Morgan Stanley named Jed Finn as head of its wealth management business, effective Jan. 1, according to a memo seen Monday by the Financial Times, Reuters and Bloomberg.
“His appointment is a natural progression,” Andy Saperstein, the bank’s co-president, said in the memo, adding that Finn “will leverage his knowledge of the full range of our wealth management businesses.”
The move came one day ahead of Saperstein’s announcement Tuesday that he’s been diagnosed with cancer.
“I’m young and in otherwise good health,” Saperstein, 56, said in a memo Tuesday seen by Bloomberg. “That gives me great confidence as I begin the process of starting treatment so I can recover from this illness and put it all behind me.”

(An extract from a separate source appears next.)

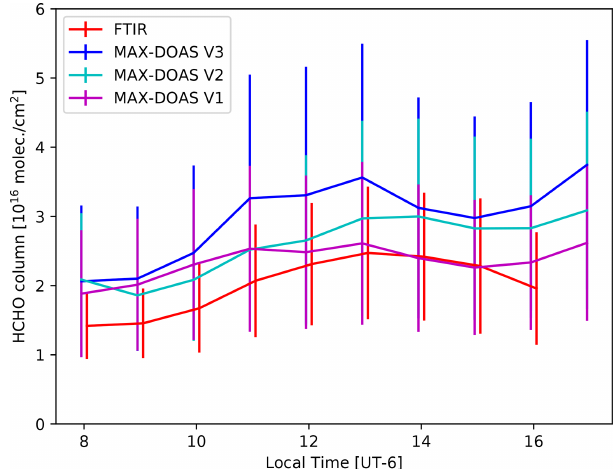
Figure 2. Diurnal cycle from hourly averaged HCHO VCDs from FTIR (red), MAX-DOAS V3 (blue), MAX-DOAS V1 (magenta) and MAX-DOAS V2 (cyan) measurements at UNAM. Vertical lines represent the standard deviation of all conducted measurements dur- ing that hour.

Saperstein, who had long led wealth management at Morgan Stanley, is set to begin overseeing investment management at the bank as part of an executive shuffle that saw Saperstein’s fellow co-president, Ted Pick, named Morgan Stanley’s next CEO.
In that vertical, too, Morgan Stanley on Monday named Jacques Chappuis and Ben Huneke as co-heads of investment management. Chappuis serves as global head of distribution and co-head of Morgan Stanley’s solutions and multi-asset group, according to the bank. Huneke leads the bank’s investment solutions group.
Chappuis, Huneke and Finn will all report to Saperstein.
“While my travel may be limited during the period of my treatment, I plan to continue working to make sure Morgan Stanley remains on our great path forward,” Saperstein said Tuesday.
Finn is a 12-year veteran of Morgan Stanley and most recently served as chief operating officer of wealth management, according to his LinkedIn profile.
Among the challenges Finn can expect, the Federal Reserve is investigating how Morgan Stanley’s wealth business, which oversees $4.8 trillion, vets potential customers who live abroad before taking them on, The Wall Street Journal reported this month.
Regulators in 2020 found that the bank’s efforts toward client due diligence and money laundering prevention were lacking for potential foreign wealth management clients, people familiar with the matter told the outlet.
A number of items the Fed asked Morgan Stanley to fix remained unfinished though 2021 and 2022. The wealth management team has another 18 months before the plan to fix the problems at hand is complete, the Journal reported.
Together, wealth management and investment management have accounted for roughly 57% of Morgan Stanley’s revenue throughout the first nine months of 2023, according to Bloomberg.